Depuis que l’Accord de paix global (CPA) du Népal signé en 2006 a officiellement mis un terme à un conflit armé de dix ans, des milliers de familles – en particulier des femmes et des enfants – continuent d’en porter les traumatismes. Il persiste un héritage invisible de blessures émotionnelles, psychologiques et sociales qui façonnent la vie personnelle et collective et menacent la cohésion familiale et sociale ainsi que la paix, que l’accord était censé restaurer.

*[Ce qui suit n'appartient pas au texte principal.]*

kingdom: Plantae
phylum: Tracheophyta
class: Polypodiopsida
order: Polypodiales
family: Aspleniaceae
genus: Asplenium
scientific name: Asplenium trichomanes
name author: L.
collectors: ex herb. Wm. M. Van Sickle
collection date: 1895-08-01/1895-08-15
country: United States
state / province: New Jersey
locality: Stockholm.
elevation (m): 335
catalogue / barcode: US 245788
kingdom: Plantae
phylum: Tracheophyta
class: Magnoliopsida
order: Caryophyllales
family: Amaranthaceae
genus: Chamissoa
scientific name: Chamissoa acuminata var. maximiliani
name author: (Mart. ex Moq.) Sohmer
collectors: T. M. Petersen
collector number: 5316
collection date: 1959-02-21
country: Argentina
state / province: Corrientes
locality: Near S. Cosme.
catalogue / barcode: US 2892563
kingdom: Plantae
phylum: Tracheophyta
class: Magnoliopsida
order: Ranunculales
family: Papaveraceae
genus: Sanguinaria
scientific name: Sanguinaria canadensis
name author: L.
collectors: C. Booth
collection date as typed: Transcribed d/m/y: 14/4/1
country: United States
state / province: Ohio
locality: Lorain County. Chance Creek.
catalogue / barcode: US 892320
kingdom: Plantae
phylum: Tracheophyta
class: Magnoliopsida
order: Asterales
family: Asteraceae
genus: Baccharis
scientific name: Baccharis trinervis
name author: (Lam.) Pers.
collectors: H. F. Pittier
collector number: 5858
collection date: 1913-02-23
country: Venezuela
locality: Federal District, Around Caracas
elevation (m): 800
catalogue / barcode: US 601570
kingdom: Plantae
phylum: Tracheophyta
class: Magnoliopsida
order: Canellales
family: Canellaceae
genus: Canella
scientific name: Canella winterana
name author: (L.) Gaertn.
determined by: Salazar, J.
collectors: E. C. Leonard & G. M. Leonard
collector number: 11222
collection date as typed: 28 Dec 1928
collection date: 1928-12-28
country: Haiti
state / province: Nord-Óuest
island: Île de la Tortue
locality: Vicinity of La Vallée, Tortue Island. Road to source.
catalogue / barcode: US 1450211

Au cours de mes 23 années d’engagement dans la consolidation de la paix, couvrant à la fois les périodes de conflit et de post-conflit, j’ai pu constater à quel point le traumatisme – et en particulier le traumatisme intergénérationnel – perturbe profondément les vies individuelles, la santé et l’harmonie communautaire. Les femmes survivantes de la guerre voient aujourd’hui leurs enfants, élevés dans des familles brisées ou en situation de déplacement, lutter contre des sentiments d’abandon, de perte d’identité et de détresse psychologique. Ces jeunes adultes, façonné·es par le silence qui entoure leur passé, portent souvent une douleur qui n’est pas la leur, mais que la société n’a jamais reconnue ni traitée.
La cohésion sociale repose sur la confiance, le lien et un sentiment d’appartenance partagé. Lorsqu’ils sont ignorés, les traumatismes, en particulier ceux transmis de parent à enfant, fragilisent ces fondations. L’absence de mécanismes de guérison systémiques, de reconnaissance significative ou d’espaces communautaires inclusifs a laissé les familles isolées, avec des liens intergénérationnels rompus et un soutien sociétal minimal. Les jeunes, en particulier celles et ceux dont les parents ont été tués, disparus ou réduits au silence par l’État ou par le parti maoïste – notamment dans les cas de violences sexuelles liées au conflit – continuent de chercher des réponses. Ils se heurtent souvent au silence, qui n’est pas neutre : c’est une violence qui perdure.
Le manque de prise en compte du traumatisme intergénérationnel contribue à la rupture de la cohésion sociale, non seulement au sein des familles mais aussi à travers les communautés entières. Les enfants élevé·es dans les internats scolaires gérés par le parti maoïste, séparé·es de leurs proches survivant·es, parlent aujourd’hui de détachement émotionnel, de perte d’identité et de trahison dans les espaces sécurisés que leur offre Nagarik Aawaz lors des « Tables de paix intergénérationnelles ». De nombreuses femmes, notamment les survivantes de violences sexuelles liées au conflit, restent ignorées dans les récits nationaux. Leur douleur, visible et invisible, n’a jamais été réellement entendue ni intégrée dans le processus de promotion de la paix du Népal, surtout en l’absence d’un cadre de justice transitionnelle efficace. Pourtant, même sans mécanisme juridique complet, bien plus aurait pu être fait : des initiatives communautaires de guérison, des dialogues intergénérationnels et un soutien psychosocial auraient pu bâtir des ponts là où les traumatismes érige des murs. Dans le système fédéral du Népal, les gouvernements au niveau local (wards) sont particulièrement bien placés pour faciliter la réconciliation de proximité, mais la plupart sont restés silencieux, trahissant ainsi les personnes les plus proches d’eux.
Reconstruire et renforcer la cohésion sociale nécessite une approche globale et féministe de la paix :
- Reconnaître les réalités des personnes les plus affectées par le conflit.
- Créer des espaces sûrs pour le partage d’histoires, la guérison et la solidarité.
- Investir dans un soutien psychosocial ancré culturellement et accessible à toutes et tous.
- Soutenir des dialogues intergénérationnels pour restaurer les liens entre survivant·es et leurs enfants.
- Assurer l’autonomisation économique, en particulier pour les femmes et les jeunes.
La paix ne peut être durable lorsque les blessures restent ouvertes. La guérison des traumatismes intergénérationnels n’est pas une tâche secondaire ; elle constitue un pilier essentiel pour restaurer la confiance, la dignité et le lien social nécessaires à des familles unies et des communautés résilientes. Sans cela, nous risquons de faire du silence une politique et de la déconnexion un héritage.